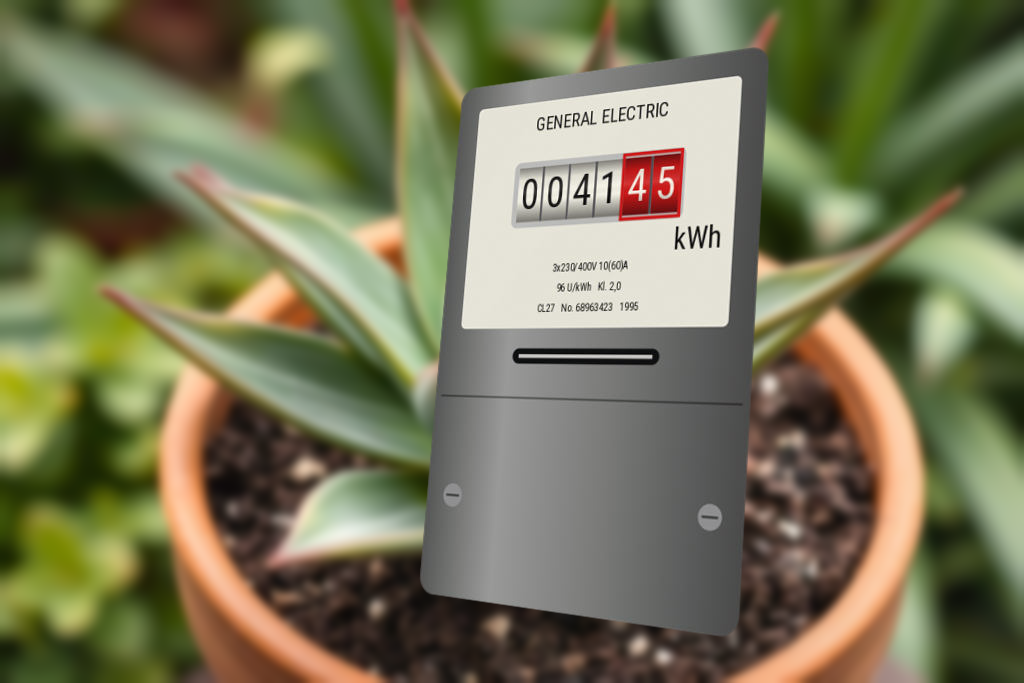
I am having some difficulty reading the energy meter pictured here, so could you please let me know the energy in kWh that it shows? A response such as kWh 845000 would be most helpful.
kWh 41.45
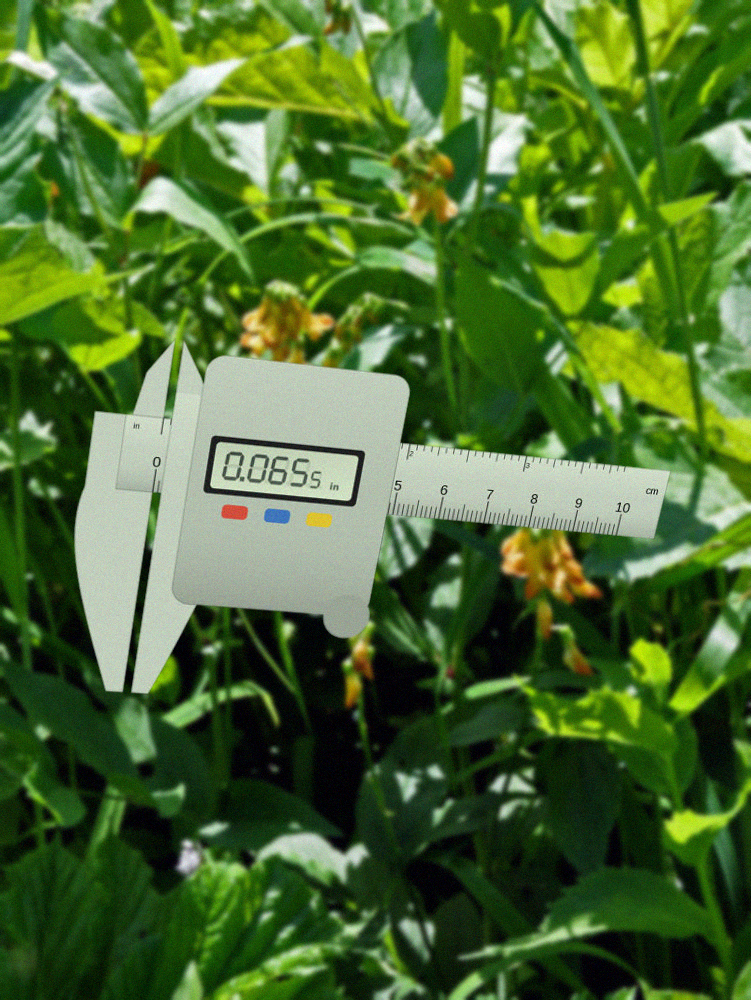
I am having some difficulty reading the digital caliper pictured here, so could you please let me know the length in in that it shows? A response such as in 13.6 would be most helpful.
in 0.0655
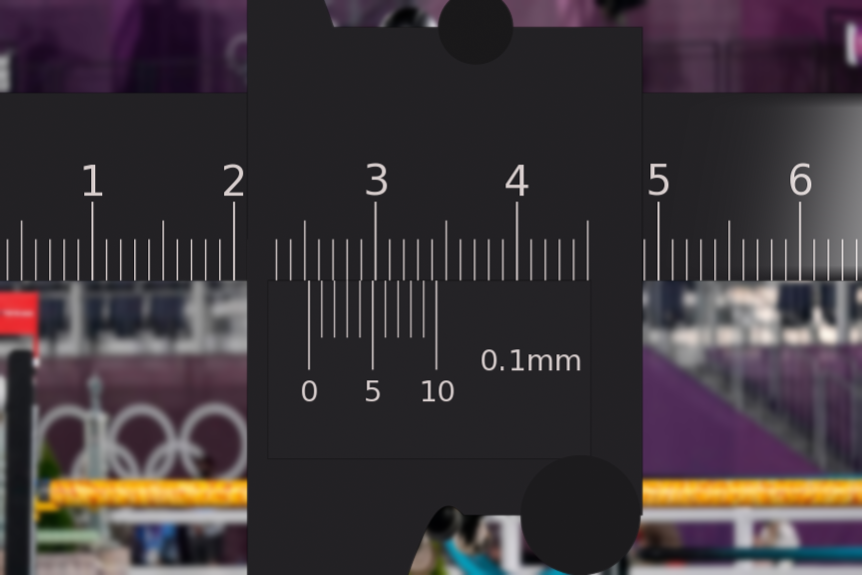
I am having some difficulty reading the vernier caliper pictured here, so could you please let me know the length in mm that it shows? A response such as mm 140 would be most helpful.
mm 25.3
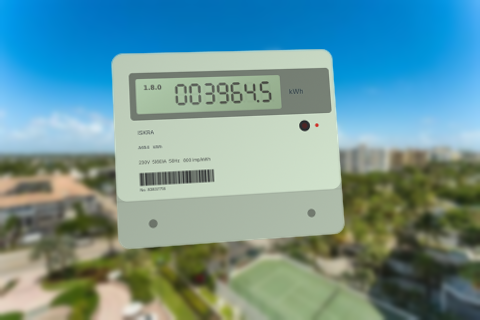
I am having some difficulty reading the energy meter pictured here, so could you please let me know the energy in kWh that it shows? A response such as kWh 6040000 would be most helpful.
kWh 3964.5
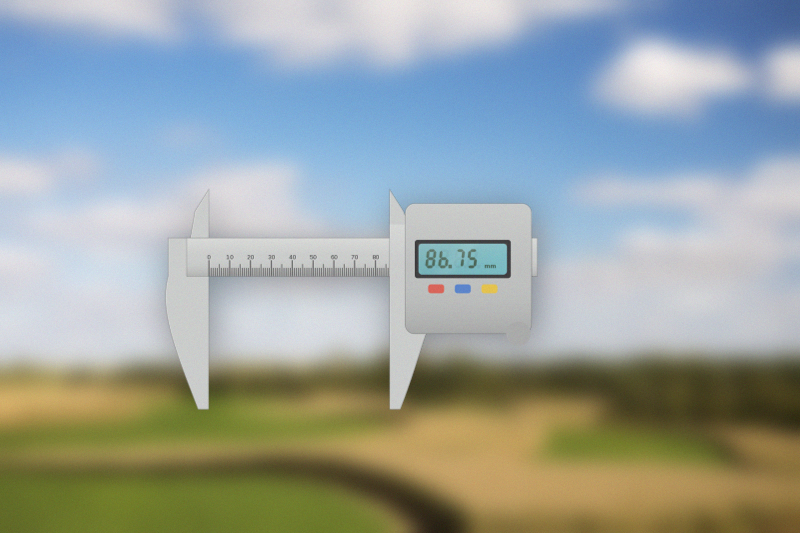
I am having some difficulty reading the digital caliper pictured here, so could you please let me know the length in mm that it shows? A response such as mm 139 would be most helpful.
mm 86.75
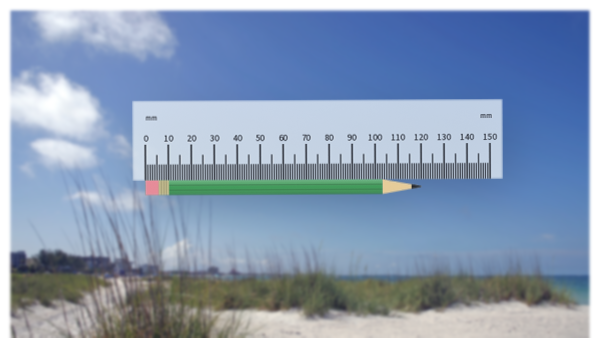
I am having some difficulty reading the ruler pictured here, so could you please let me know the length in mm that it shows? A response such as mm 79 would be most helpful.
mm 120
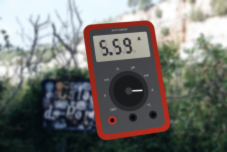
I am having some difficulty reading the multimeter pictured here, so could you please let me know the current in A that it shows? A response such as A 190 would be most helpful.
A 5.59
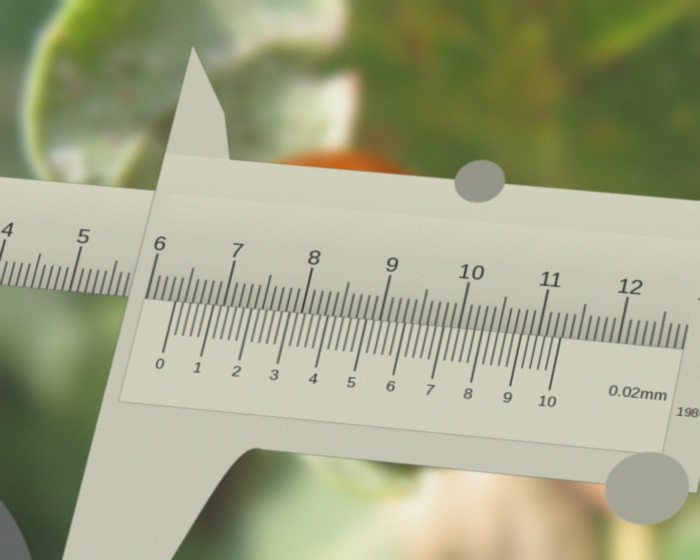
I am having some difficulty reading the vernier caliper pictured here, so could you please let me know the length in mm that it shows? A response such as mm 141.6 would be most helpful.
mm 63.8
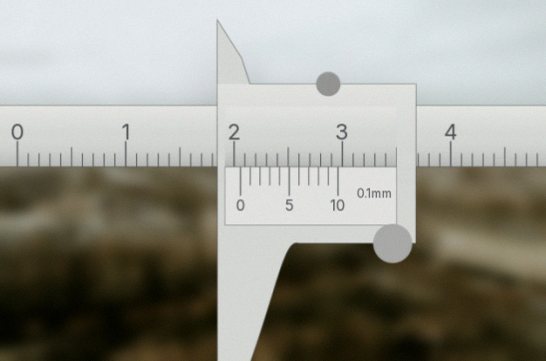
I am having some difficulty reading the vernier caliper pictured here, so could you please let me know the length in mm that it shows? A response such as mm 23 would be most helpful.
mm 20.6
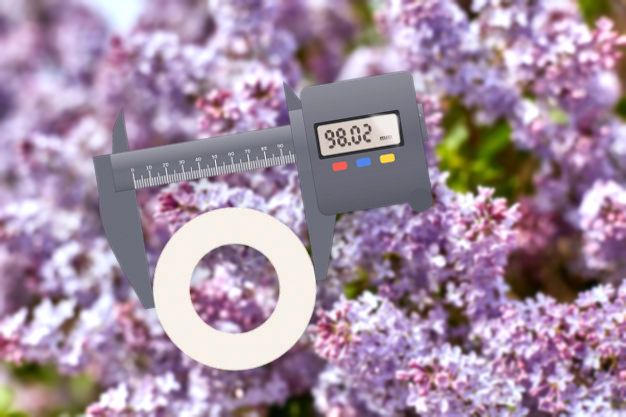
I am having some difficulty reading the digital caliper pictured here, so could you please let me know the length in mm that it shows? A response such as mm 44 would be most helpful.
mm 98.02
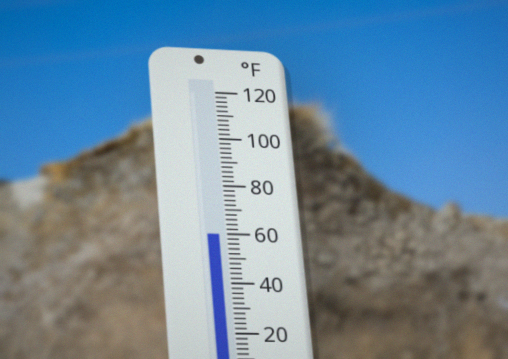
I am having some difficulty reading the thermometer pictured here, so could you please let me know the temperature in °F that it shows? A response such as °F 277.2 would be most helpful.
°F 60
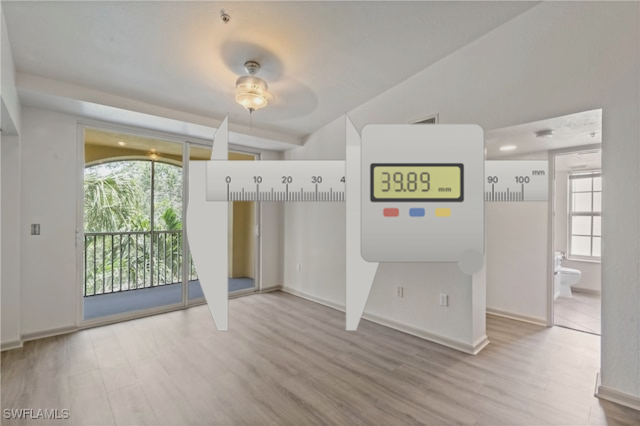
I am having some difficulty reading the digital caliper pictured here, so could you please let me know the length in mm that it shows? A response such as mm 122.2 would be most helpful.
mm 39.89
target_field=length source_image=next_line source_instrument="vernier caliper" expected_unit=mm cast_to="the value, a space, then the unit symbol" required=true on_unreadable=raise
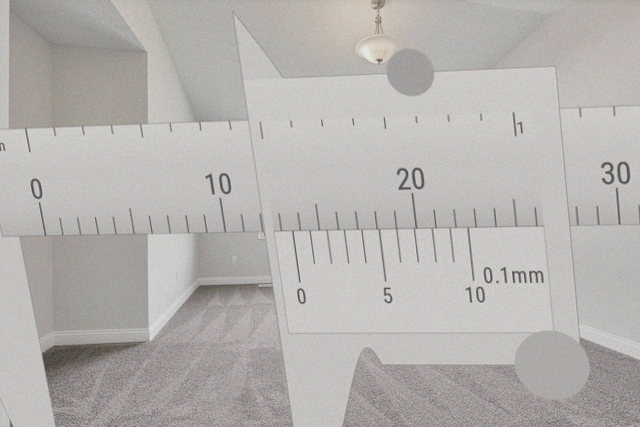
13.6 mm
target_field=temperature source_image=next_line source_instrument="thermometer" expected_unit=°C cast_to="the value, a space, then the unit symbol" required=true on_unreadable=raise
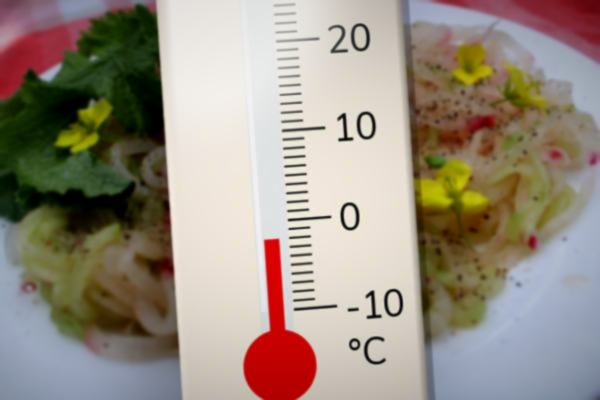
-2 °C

## What the exercise asks:
Could you recast everything from the line containing "122.2 would be most helpful." down to the end of the entries as a JSON list of strings, one string per line, skipping blank lines and leaving out the pictures?

## Task response:
[
  "I am having some difficulty reading the digital caliper pictured here, so could you please let me know the length in mm that it shows? A response such as mm 122.2 would be most helpful.",
  "mm 39.89",
  "target_field=length source_image=next_line source_instrument=\"vernier caliper\" expected_unit=mm cast_to=\"the value, a space, then the unit symbol\" required=true on_unreadable=raise",
  "13.6 mm",
  "target_field=temperature source_image=next_line source_instrument=\"thermometer\" expected_unit=°C cast_to=\"the value, a space, then the unit symbol\" required=true on_unreadable=raise",
  "-2 °C"
]